More information is available from ZyLAB at http://www.zylab.com.
Stephen Arnold, November 8, 2009
No joy, no payment. Report this charitable act to the Red Cross.
Recommind and the On Premises versus Hosted Services Options
November 3, 2009
I read “One Quarter of UK Organizations Unnecessarily Outsource All eDisclosure Needs, Recommind Comments” as I was updating my briefing about content processing in 2010. The write up puzzled me. Recommind has positioned itself as a player in enterprise search. In this article, the company apparently conveyed the impression that Recommind is a leader in “information risk”. I also found interesting this assertion:
Recommind believes that organizations should refrain from outsourcing all information management responsibility when it comes to eDisclosure…

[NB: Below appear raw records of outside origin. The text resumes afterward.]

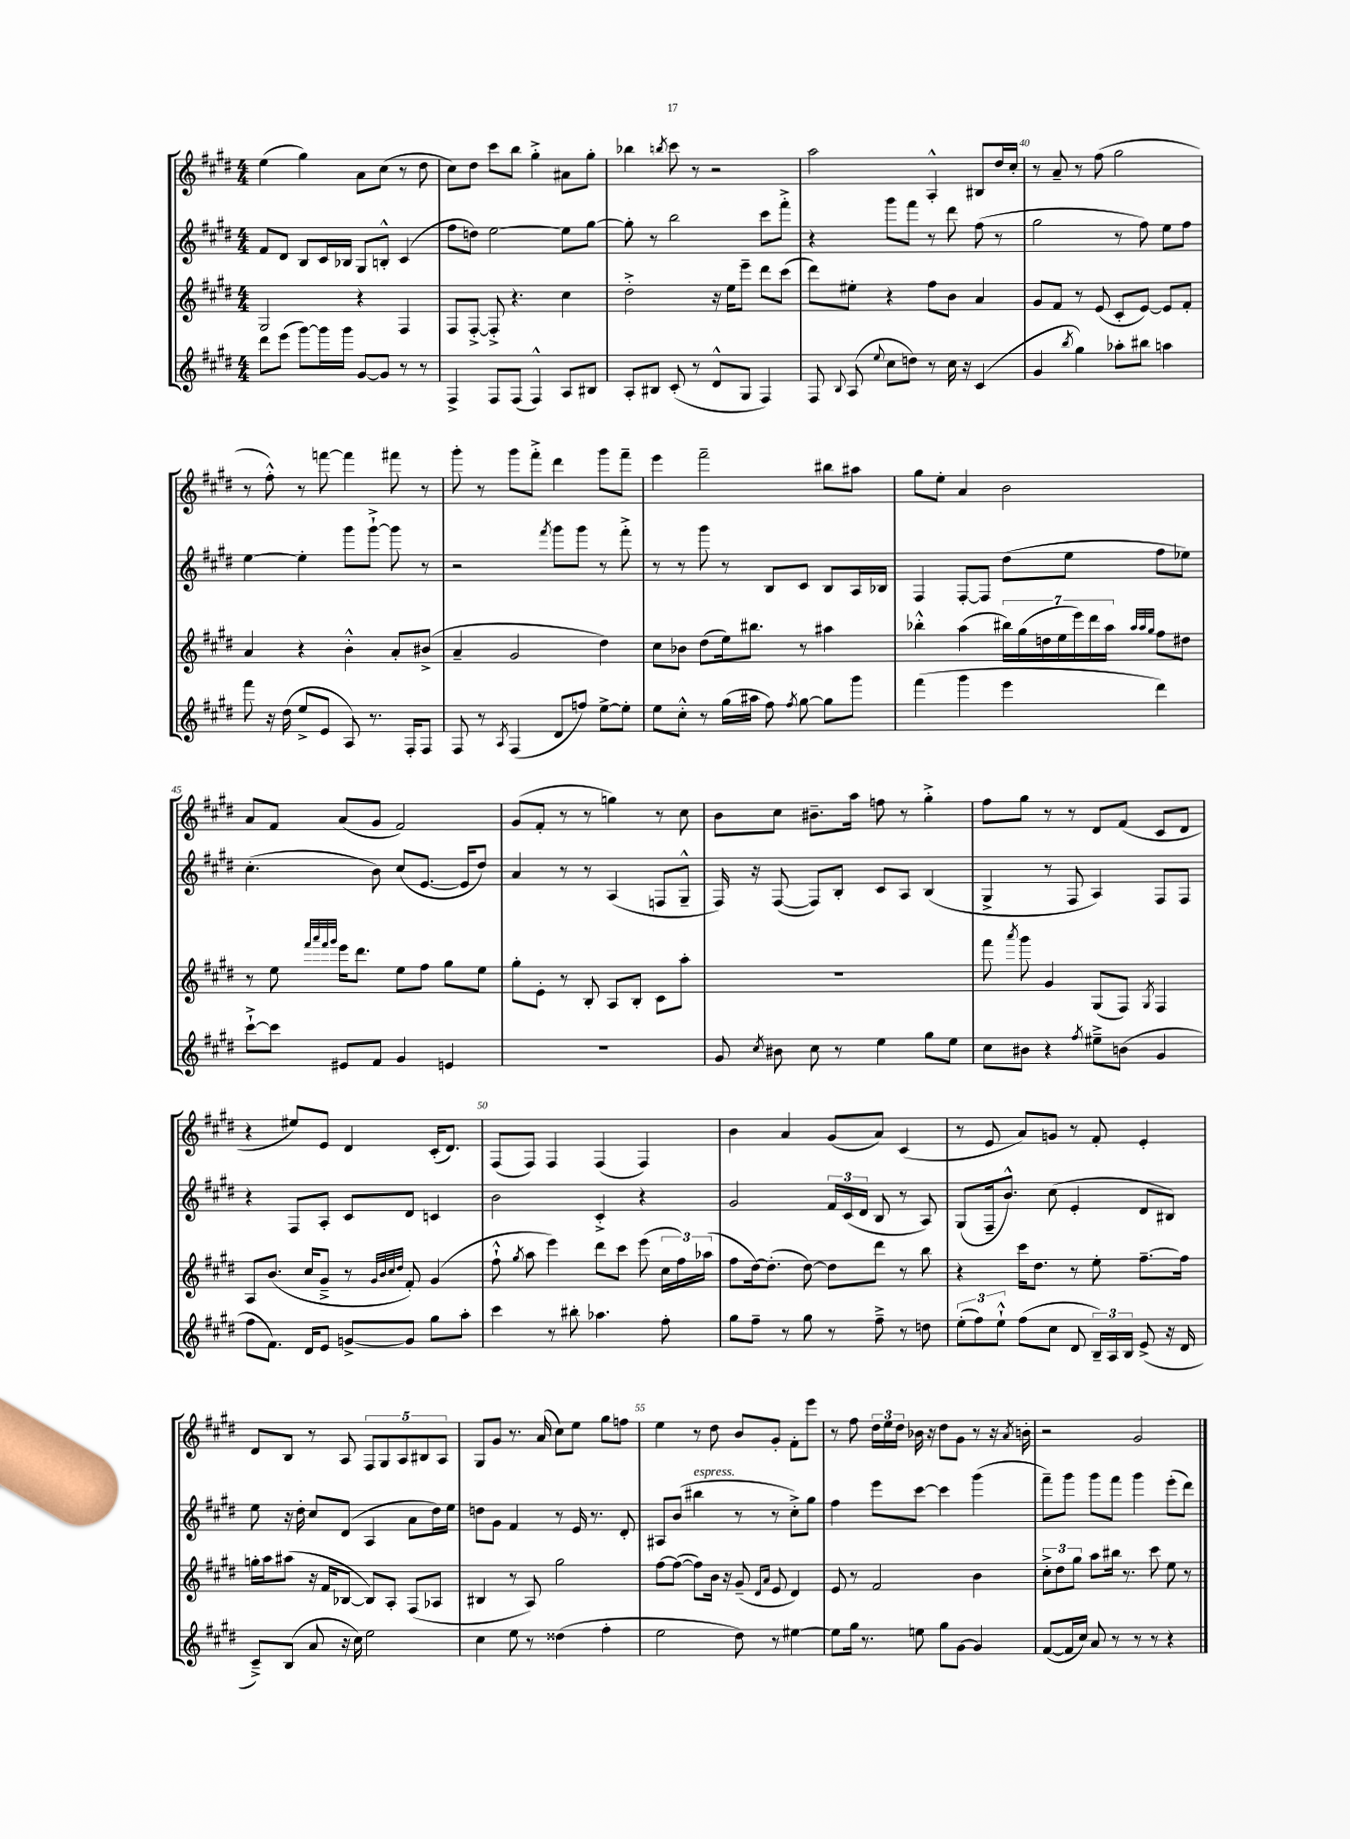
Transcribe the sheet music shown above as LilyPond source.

<<
\new StaffGroup <<
\new Staff = "s0" {
    \clef treble \key e \major \numericTimeSignature \time 4/4
    \autoBeamOff e''4( gis''4) a'8[ cis''8]( r8 dis''8 |
    cis''8[) dis''8] cis'''8[ b''8] gis''4-.-> ais'8[ gis''8]-. |
    bes''4 \acciaccatura { b''8 } cis'''8 r8 r2 |
    a''2 a4-.-^ bis8[ dis''16 cis''16]-. |
    r8 a'8-- r8 fis''8( gis''2 |
    r8 fis''8-.-^) r8 f'''8~ f'''4 fis'''8 r8 |
    gis'''8-. r8 gis'''8[ fis'''8]-.-> dis'''4 gis'''8[ fis'''8]-- |
    e'''4 fis'''2-- bis''8[ ais''8] |
    gis''8[ e''8]-. a'4 b'2 |
    a'8[ fis'8] a'8[( gis'8] fis'2) |
    gis'8[( fis'8]-. r8 r8 g''4) r8 cis''8 |
    b'8[ cis''8] bis'8.[-- a''16] f''8 r8 gis''4-.-> |
    fis''8[ gis''8] r8 r8 dis'8[ fis'8]( cis'8[ dis'8] |
    r4 eis''8[) e'8] dis'4 cis'16[-.( dis'8.]) |
    fis8[( fis8]) fis4 fis4( fis4) |
    b'4 a'4 gis'8[( a'8]) cis'4( |
    r8 e'8 a'8[) g'8] r8 fis'8-. e'4-. |
    dis'8[ b8] r8 a8 \tuplet 5/4 { fis8[ gis8 a8 bis8 a8] } |
    gis8[ gis'8] r8. a'16( cis''8[) e''8] gis''8[ f''8] |
    e''4 r8 dis''8 b'8[ gis'8]-. fis'8[-. e'''8] |
    r8 fis''8 \tuplet 3/2 { dis''16[ e''16 dis''16] } bes'16 r16 dis''8[ gis'8] r8 r16 \acciaccatura { a'8 } b'16-. |
    r2 gis'2 \bar "|." |
}
\new Staff = "s1" {
    \clef treble \key e \major \numericTimeSignature \time 4/4
    \autoBeamOff fis'8[ dis'8] b8[ cis'16 bes16] gis8[ b8]-.-^ cis'4( |
    fis''8[ d''8]) e''2~ e''8[ gis''8]~ |
    gis''8-. r8 b''2 cis'''8[ fis'''8]-.-> |
    r4 gis'''8[ fis'''8] r8 dis'''8 fis''8( r8 |
    gis''2 r8 fis''8) e''8[ fis''8] |
    e''4~ e''4-. gis'''8[ gis'''8]~-!-> gis'''8 r8 |
    r2 \acciaccatura { fis'''8 } gis'''8[ gis'''8] r8 fis'''8-.-> |
    r8 r8 gis'''8 r8 b8[ cis'8] b8[ a16 bes16] |
    fis4 fis8[~-. fis8] dis''8[( e''8] fis''8[ ees''8]) |
    cis''4.-.( b'8) cis''8[( e'8.]~ e'16[ dis''8]) |
    a'4 r8 r8 a4( f8[ gis8]---^ |
    fis16) r16 fis8~( fis8[) b8]-. cis'8[ a8] b4( |
    gis4-> r8 fis8 a4) fis8[ fis8] |
    r4 fis8[ a8]-. cis'8[ dis'8] c'4 |
    b'2 cis'4-.-> r4 |
    gis'2 \tuplet 3/2 { fis'16[ cis'16( dis'16] } b8 r8 a8) |
    gis8[( fis16-- b'8.]-^) cis''8( e'4-. dis'8[ bis8]) |
    e''8 r16 dis''16-. cis''8[ dis'8]( a4 a'8[ dis''16) e''16] |
    d''8[ gis'8] fis'4 r8 e'16 r8. dis'8-. |
    ais8[ b'8]( bis''4^\markup { \italic "espress." } r8 r8 cis''8[-.->) gis''8] |
    fis''4 e'''8[ cis'''8]~ cis'''4 gis'''4( |
    fis'''8[--) gis'''8] gis'''8[ fis'''8] gis'''4 e'''8[-.( dis'''8]) \bar "|." |
}
\new Staff = "s2" {
    \clef treble \key e \major \numericTimeSignature \time 4/4
    \autoBeamOff gis2 r4 fis4 |
    fis8[ fis8]~-.-> fis8-.-> r4. cis''4 |
    dis''2-.-> r16 e''16[ e'''8]-- dis'''8[ cis'''8]( |
    dis'''8[) eis''8]-. r4 fis''8[ b'8] a'4 |
    gis'8[ fis'8] r8 e'8( cis'8[-. e'8]~) e'8[ fis'8]-. |
    a'4 r4 b'4-.-^ a'8[-. bis'8]->( |
    a'4-- gis'2 dis''4) |
    cis''8[ bes'8] dis''8[( e''16) bis''8.] r8 ais''4 |
    bes''4-.-^ a''4( \tuplet 7/4 { bis''16[) gis''16( d''16 e''16 e'''16) dis'''16 a''16] } \grace { a''32[ a''32 gis''32] } fis''8[ dis''8] |
    r8 e''8 \grace { fis'''32[ a'''32 fis'''32 gis'''32] } e'''16[ dis'''8.] e''8[ fis''8] gis''8[ e''8] |
    gis''8[-. e'8]-. r8 b8-. a8[ b8]-. cis'8[ a''8]-. |
    R1 |
    fis'''8 \acciaccatura { a'''8 } gis'''8 gis'4 gis8[( fis8]) \acciaccatura { gis8 } fis4 |
    a8[ b'8.]( cis''16[ gis'8]---> r8 \grace { gis'32[ b'32 cis''32 dis''32] } fis'8-.) gis'4( |
    fis''8-!-^ \acciaccatura { gis''8 } a''8 e'''4) dis'''8[ cis'''8] e'''8( \tuplet 3/2 { cis''16[ fis''16) aes''16]( } |
    fis''8[ dis''16~) dis''8.]-.( dis''8~) dis''8[ dis'''8] r8 b''8 |
    r4 cis'''16[ dis''8.] r8 e''8-. fis''8.[~-- fis''16] |
    g''16[-. a''16 ais''8]( r16 fis'16[ bes8]~ bes8[) a8]-. fis8[( aes8] |
    bis4 r8 a8) gis''2 |
    fis''8[~ fis''8]~( fis''8[) b'16] r16 gis'8--( \grace { dis'16[ a'16] } e'8 dis'4) |
    e'8 r8 fis'2 b'4 |
    \tuplet 3/2 { cis''8[-.-> dis''8 gis''8] } a''8[ bis''16] r8. cis'''8 e''8 r8 \bar "|." |
}
\new Staff = "s3" {
    \clef treble \key e \major \numericTimeSignature \time 4/4
    \autoBeamOff dis'''8[ e'''8]( gis'''8[~) gis'''16 gis'''16] gis'8[~ gis'8] r8 r8 |
    fis4-> fis8[ fis8]( fis4-^) a8[ bis8] |
    a8[-. bis8] cis'8-.( r8 dis'8[-^ gis8] fis4) |
    fis8 \appoggiatura { b8 } a8( \appoggiatura { e''8 } cis''8[ d''8]) r8 cis''16 r16 cis'4( |
    gis'4 \acciaccatura { b''8 } gis''4) aes''8[-. bis''8] a''4 |
    fis'''8 r16 dis''16( e''8[-> e'8] a8) r8. fis16[-. fis8] |
    fis8 r8 \acciaccatura { a8 } fis4( dis'8[ f''8]) e''8[~-> e''8]-. |
    e''8[ cis''8]-.-^ r8 gis''16[( ais''16] fis''8) \acciaccatura { fis''8 } gis''8~ gis''8[ gis'''8] |
    fis'''4( gis'''4 e'''4 dis'''4) |
    cis'''8[~-!-> cis'''8] eis'8[ fis'8] gis'4 e'4 |
    R1 |
    gis'8 \acciaccatura { cis''8 } bis'8 cis''8 r8 e''4 gis''8[ e''8] |
    cis''8[ bis'8] r4 \acciaccatura { fis''8 } eis''8[---> b'8]( gis'4 |
    fis''8[ fis'8.]) dis'16[ e'8] g'8[~-> g'8] gis''8[ a''8]-. |
    cis'''4 r8 bis''8-. aes''4. fis''8-. |
    gis''8[ fis''8]-- r8 gis''8 r8 fis''8---> r8 d''8 |
    \tuplet 3/2 { e''8[-.( fis''8) e''8]-!-^ } fis''8[( cis''8] dis'8 \tuplet 3/2 { b16[--) a16 b16] } e'8->( r16 dis'16 |
    cis'8[--->) b8]( a'8 r16 cis''16) e''2 |
    cis''4 e''8 r8 disis''4( fis''4-. |
    e''2 dis''8) r8 eis''4~ |
    eis''8[ gis''16] r8. e''8 gis''8[ gis'8]~ gis'4 |
    fis'8[~( fis'16 cis''16]) a'8 r8 r8 r8 r4 \bar "|." |
}
>>
>>
\layout { \context { \Score currentBarNumber = #36 \override BarNumber.break-visibility = ##(#f #t #t) barNumberVisibility = #(every-nth-bar-number-visible 5) } }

Outsourcing is an important part of eDiscovery options offered by Autonomy, Brainware, and dozens of other firms. In fact, hybrid solutions are often needed because the challenges of eDiscovery can be demanding due to time constraints or the volume of information that must be processed in a specific period of time. So “all” strikes me as one of those silly categorical affirmatives that appear to give a service an advantage but serve to point up the logical weakness in some marketing talk.
The one part of the write up I found useful was the link to an eDiscovery survey that contains some useful data. You can find the Fulbright & Jaworski report here.
Stephen Arnold, November 3, 2009
I wish to report to the General Services Administration that this was a freebie.